(REQUIRED WORK):
Write every entry out again exactly, please, and skip the pictures.

(MATERIAL PROVIDED):
+---+

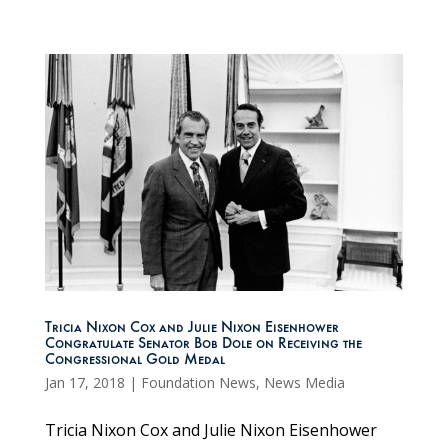
Tricia Nixon Cox and Julie Nixon Eisenhower
Congratulate Senator Bob Dole on Receiving the
Congressional Gold Medal
Jan 17, 2018
|
Foundation News
,
News Media
Tricia Nixon Cox and Julie Nixon Eisenhower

+---+

(RESPONSE AREA):
Tricia Nixon Cox and Julie Nixon Eisenhower
Congratulate Senator Bob Dole on Receiving the
Congressional Gold Medal
Jan 17, 2018
|
Foundation News
,
News Media
Tricia Nixon Cox and Julie Nixon Eisenhower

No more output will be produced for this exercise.